__Extracted data__
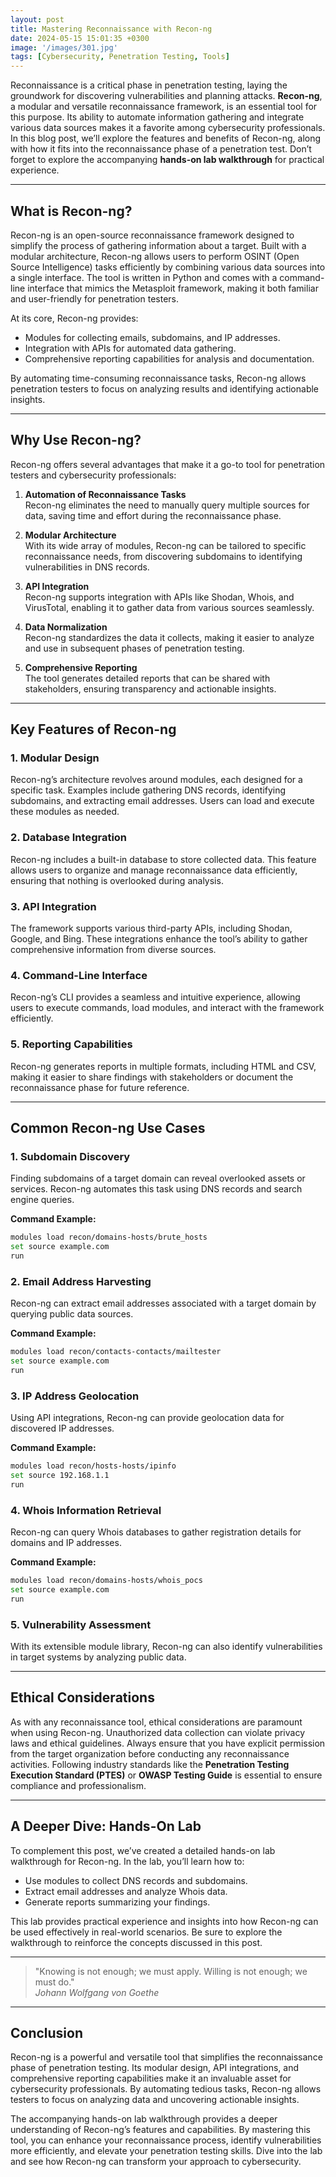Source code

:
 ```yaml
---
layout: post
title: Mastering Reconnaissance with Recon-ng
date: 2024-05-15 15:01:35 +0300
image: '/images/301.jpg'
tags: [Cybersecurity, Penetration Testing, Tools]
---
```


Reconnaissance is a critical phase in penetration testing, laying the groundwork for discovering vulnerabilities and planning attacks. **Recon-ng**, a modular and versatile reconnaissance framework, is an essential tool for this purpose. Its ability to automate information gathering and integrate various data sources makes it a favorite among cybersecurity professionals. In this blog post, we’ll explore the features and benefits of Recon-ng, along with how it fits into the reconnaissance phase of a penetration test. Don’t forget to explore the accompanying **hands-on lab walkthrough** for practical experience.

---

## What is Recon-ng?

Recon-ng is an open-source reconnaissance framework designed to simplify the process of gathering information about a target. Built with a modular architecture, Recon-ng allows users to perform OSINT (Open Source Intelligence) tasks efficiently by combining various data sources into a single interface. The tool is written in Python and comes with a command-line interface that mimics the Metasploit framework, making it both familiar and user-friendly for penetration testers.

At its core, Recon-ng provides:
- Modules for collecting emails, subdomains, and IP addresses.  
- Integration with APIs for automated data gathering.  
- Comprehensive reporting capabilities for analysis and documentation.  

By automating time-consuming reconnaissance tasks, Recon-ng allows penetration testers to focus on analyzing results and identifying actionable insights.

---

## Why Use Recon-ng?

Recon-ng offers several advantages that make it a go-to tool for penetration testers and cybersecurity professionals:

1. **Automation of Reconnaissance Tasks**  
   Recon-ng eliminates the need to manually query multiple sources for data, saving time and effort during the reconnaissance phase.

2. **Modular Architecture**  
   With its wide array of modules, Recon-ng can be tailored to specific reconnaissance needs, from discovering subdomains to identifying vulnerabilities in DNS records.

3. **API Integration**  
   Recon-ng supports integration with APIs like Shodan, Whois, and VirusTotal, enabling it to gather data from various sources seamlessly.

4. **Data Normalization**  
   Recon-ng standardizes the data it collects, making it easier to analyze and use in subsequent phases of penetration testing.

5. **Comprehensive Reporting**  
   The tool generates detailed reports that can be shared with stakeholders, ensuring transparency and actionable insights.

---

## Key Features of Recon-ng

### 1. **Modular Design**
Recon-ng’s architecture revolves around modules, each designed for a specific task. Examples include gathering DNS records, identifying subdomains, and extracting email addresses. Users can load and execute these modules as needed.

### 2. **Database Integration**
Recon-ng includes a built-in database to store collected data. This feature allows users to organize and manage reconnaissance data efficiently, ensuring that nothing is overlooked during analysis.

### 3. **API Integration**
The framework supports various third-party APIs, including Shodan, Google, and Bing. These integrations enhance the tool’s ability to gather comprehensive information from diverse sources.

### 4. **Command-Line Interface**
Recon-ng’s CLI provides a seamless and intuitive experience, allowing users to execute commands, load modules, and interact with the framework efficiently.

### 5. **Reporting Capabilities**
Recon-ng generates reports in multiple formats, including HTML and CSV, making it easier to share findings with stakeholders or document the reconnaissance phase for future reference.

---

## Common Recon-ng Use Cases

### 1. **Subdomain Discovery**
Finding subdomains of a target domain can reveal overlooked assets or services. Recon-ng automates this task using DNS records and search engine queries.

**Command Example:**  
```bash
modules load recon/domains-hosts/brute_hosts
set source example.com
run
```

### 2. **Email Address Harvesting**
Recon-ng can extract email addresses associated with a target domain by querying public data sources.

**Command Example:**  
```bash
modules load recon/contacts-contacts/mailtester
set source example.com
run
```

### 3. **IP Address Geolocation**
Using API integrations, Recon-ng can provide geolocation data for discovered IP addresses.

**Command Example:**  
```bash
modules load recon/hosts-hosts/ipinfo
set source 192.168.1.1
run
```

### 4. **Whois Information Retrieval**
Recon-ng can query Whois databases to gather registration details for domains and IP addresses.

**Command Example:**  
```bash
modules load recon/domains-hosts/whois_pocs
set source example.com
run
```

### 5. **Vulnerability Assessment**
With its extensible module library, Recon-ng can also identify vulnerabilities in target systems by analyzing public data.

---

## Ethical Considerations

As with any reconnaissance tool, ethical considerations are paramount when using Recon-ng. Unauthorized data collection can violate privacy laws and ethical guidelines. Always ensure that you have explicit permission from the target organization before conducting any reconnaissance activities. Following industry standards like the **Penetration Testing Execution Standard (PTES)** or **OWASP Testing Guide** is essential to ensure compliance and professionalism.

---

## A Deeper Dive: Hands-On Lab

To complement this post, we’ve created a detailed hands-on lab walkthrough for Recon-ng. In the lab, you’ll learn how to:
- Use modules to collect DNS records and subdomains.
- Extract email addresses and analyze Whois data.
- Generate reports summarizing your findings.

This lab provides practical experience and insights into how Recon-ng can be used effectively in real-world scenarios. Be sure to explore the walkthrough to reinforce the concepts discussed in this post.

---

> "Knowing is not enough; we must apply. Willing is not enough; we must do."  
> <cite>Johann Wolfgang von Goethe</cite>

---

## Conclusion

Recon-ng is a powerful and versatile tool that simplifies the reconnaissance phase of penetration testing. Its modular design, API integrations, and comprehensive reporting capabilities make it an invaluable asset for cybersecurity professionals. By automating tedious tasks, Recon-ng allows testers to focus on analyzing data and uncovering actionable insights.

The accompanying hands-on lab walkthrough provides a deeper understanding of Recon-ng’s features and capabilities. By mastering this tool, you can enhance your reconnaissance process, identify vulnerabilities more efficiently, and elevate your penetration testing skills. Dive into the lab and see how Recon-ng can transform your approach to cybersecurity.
...
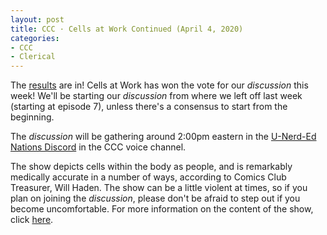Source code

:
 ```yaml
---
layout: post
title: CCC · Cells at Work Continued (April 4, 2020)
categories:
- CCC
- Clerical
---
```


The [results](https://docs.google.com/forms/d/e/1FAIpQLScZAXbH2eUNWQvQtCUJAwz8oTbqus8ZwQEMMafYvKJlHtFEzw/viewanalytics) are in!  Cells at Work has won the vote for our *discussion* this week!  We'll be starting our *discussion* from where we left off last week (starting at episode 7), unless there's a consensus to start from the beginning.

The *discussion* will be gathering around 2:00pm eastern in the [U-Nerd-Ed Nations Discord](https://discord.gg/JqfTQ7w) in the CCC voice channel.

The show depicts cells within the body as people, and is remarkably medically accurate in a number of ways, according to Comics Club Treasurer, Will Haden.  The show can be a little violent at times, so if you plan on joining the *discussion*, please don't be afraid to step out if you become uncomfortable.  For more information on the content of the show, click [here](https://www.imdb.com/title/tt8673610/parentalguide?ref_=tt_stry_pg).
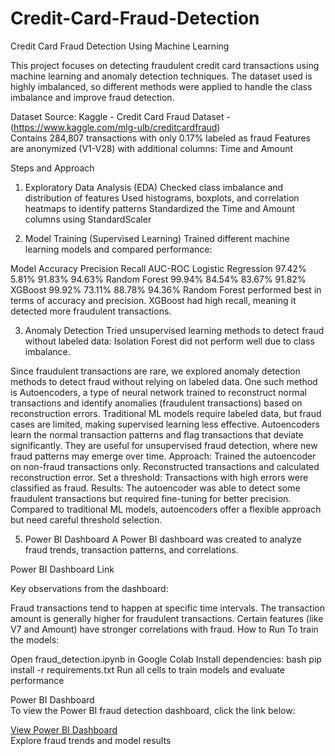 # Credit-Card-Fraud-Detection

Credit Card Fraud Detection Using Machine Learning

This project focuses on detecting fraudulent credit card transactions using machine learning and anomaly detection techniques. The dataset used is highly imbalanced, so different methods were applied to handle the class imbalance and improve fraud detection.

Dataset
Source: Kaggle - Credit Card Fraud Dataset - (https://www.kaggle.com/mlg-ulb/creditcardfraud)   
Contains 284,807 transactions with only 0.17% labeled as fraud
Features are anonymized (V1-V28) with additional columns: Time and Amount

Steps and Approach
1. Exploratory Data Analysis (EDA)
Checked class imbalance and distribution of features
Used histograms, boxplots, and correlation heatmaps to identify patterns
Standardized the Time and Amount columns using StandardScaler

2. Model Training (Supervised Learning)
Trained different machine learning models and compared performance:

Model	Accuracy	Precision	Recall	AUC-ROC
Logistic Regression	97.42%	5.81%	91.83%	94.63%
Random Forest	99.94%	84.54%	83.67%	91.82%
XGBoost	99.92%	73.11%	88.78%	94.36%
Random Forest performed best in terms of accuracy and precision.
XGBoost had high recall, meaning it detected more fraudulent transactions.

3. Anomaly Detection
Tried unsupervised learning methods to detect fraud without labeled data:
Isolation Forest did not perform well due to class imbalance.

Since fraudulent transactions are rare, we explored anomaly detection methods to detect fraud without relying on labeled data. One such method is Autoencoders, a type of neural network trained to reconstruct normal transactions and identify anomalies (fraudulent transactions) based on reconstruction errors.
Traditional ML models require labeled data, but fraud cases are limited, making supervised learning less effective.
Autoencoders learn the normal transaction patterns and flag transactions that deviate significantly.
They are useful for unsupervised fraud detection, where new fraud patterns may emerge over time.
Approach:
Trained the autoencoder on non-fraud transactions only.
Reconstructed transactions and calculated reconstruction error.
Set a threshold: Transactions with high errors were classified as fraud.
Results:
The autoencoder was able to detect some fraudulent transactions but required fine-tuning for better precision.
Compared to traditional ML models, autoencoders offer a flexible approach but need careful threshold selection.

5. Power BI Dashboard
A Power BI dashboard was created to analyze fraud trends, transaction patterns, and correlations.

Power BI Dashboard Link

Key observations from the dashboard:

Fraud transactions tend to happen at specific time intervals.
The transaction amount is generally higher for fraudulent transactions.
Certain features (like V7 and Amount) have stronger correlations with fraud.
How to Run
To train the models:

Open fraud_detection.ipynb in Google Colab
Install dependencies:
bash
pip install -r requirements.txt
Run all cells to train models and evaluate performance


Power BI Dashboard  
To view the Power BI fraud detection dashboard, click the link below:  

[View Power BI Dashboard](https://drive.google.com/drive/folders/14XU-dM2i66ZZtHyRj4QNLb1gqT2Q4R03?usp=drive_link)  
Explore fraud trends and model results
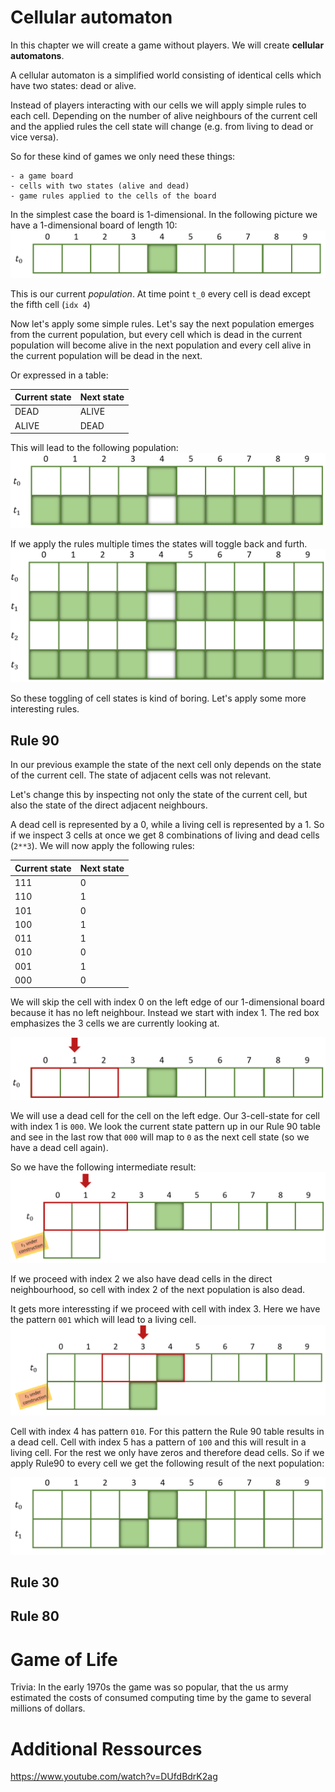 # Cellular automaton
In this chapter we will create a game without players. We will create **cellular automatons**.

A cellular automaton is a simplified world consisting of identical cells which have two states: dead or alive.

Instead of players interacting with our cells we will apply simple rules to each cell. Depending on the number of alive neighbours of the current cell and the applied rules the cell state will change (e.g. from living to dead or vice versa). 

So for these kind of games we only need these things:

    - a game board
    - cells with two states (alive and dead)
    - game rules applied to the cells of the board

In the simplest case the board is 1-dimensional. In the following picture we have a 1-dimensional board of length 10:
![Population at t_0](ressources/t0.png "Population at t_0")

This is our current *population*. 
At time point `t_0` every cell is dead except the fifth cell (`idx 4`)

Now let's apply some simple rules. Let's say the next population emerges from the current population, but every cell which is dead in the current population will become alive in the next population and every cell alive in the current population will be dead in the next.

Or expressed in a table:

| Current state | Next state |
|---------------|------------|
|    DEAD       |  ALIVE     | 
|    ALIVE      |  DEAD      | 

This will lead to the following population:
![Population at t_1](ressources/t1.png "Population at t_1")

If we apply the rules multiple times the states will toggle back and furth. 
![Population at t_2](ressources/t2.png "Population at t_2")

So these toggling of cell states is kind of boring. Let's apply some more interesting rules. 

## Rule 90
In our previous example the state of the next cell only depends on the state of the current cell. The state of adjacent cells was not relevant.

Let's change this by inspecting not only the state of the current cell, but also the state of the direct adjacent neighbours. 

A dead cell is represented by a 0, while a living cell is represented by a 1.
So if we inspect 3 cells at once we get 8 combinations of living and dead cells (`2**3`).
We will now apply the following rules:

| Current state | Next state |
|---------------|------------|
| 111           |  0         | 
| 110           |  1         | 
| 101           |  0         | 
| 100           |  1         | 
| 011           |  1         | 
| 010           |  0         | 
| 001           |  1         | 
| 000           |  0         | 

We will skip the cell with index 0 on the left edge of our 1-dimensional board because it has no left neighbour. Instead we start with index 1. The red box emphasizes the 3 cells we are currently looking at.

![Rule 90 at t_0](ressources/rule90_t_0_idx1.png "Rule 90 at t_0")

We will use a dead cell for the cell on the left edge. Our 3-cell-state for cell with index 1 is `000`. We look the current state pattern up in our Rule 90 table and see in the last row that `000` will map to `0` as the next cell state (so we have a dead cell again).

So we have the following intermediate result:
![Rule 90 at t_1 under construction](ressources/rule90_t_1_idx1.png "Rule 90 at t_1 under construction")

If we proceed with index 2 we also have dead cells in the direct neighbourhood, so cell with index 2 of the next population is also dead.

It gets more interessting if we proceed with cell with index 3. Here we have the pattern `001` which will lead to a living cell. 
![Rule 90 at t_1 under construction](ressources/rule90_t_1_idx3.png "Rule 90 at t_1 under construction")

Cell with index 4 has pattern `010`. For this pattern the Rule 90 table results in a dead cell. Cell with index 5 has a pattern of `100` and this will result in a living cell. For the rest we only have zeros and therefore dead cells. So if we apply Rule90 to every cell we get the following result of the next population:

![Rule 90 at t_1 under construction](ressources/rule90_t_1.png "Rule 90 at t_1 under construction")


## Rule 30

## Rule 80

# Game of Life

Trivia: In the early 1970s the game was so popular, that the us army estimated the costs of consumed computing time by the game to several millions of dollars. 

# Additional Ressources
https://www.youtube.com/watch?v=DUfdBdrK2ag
...
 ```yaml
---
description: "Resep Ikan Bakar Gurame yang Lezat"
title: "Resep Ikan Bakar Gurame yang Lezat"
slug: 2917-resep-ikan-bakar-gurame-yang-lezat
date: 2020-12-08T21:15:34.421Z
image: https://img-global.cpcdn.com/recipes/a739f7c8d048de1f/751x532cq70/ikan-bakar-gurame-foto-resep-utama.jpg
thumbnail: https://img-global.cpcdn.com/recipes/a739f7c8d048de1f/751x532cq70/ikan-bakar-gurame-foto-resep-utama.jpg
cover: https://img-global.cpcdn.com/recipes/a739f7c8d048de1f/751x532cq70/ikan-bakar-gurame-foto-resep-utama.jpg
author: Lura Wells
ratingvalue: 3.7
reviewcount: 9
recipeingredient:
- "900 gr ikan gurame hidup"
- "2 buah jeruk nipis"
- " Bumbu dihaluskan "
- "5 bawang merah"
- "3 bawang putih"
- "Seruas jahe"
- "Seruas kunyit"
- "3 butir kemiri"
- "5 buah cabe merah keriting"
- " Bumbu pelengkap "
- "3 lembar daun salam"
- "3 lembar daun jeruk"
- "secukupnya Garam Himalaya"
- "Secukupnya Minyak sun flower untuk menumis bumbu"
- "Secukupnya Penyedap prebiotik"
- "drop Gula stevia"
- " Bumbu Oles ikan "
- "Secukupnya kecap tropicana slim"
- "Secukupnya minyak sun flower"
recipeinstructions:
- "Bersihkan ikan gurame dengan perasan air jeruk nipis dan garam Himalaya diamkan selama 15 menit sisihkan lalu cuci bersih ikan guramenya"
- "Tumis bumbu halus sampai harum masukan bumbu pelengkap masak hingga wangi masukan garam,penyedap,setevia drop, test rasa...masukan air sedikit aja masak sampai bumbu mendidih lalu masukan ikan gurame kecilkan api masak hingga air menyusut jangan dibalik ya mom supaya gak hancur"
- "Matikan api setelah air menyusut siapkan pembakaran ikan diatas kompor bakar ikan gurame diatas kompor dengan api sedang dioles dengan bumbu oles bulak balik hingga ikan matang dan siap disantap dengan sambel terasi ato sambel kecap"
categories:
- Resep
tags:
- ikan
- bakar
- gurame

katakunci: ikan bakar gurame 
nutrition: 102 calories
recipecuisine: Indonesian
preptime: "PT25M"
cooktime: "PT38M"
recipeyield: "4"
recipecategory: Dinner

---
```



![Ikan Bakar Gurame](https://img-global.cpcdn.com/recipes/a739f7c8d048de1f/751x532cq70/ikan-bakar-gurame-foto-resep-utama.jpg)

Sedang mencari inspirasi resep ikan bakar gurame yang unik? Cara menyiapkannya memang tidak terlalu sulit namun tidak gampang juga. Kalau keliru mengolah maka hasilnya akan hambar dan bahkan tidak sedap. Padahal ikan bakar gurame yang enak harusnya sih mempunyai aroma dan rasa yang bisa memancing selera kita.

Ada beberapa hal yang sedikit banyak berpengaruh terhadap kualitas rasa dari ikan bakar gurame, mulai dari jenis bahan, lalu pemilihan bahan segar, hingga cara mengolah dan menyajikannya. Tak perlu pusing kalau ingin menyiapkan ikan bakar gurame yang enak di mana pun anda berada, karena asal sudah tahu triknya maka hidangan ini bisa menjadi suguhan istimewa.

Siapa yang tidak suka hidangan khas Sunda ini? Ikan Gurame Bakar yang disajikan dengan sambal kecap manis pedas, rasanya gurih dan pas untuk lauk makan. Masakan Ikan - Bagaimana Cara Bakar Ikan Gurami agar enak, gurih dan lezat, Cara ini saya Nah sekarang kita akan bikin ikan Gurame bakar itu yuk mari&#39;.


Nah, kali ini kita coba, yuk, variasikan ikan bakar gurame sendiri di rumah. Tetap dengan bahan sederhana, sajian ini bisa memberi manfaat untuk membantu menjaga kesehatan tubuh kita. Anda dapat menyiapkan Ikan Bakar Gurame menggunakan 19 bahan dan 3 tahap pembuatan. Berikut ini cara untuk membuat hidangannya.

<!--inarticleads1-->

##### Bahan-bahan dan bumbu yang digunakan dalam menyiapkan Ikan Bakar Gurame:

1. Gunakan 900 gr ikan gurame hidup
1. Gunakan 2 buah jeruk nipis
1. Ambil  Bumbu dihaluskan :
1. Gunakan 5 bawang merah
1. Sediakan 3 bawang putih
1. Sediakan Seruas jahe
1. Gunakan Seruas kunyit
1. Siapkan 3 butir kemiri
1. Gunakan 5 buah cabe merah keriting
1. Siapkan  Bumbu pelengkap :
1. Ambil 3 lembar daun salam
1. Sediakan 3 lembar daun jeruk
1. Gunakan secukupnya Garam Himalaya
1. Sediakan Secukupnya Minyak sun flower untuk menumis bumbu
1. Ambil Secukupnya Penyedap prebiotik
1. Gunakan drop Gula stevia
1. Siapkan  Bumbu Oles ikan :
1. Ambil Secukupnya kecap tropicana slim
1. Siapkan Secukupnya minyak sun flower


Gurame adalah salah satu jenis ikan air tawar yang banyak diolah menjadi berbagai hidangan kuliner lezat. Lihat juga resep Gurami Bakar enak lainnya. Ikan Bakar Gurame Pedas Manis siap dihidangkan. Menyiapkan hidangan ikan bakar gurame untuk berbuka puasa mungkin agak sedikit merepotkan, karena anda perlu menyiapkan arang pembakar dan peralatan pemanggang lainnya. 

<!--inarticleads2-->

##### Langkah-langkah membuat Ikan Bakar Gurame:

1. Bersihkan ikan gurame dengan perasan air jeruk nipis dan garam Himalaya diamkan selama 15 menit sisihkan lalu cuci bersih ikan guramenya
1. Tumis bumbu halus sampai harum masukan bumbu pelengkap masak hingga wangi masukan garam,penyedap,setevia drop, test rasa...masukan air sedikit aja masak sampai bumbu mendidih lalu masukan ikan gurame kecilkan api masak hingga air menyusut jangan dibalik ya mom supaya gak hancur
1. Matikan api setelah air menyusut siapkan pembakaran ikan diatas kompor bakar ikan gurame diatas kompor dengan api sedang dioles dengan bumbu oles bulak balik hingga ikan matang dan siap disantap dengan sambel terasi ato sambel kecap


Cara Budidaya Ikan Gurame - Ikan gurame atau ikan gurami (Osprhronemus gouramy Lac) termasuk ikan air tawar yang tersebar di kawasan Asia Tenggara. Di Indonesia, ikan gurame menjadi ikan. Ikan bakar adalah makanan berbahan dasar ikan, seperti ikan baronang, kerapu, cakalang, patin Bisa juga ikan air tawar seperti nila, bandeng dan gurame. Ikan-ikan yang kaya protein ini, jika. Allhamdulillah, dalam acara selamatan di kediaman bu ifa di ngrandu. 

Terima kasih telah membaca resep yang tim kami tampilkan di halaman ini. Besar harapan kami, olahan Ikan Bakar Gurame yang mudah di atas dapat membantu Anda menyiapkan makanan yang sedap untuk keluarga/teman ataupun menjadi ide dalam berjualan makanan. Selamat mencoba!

__Problem__
Begin with the line that has "In our previous" in the listing above and end after the line that has "We will skip"; output those lines exactly.

__Output for this exercise__
In our previous example the state of the next cell only depends on the state of the current cell. The state of adjacent cells was not relevant.

Let's change this by inspecting not only the state of the current cell, but also the state of the direct adjacent neighbours. 

A dead cell is represented by a 0, while a living cell is represented by a 1.
So if we inspect 3 cells at once we get 8 combinations of living and dead cells (`2**3`).
We will now apply the following rules:

| Current state | Next state |
|---------------|------------|
| 111           |  0         | 
| 110           |  1         | 
| 101           |  0         | 
| 100           |  1         | 
| 011           |  1         | 
| 010           |  0         | 
| 001           |  1         | 
| 000           |  0         | 

We will skip the cell with index 0 on the left edge of our 1-dimensional board because it has no left neighbour. Instead we start with index 1. The red box emphasizes the 3 cells we are currently looking at.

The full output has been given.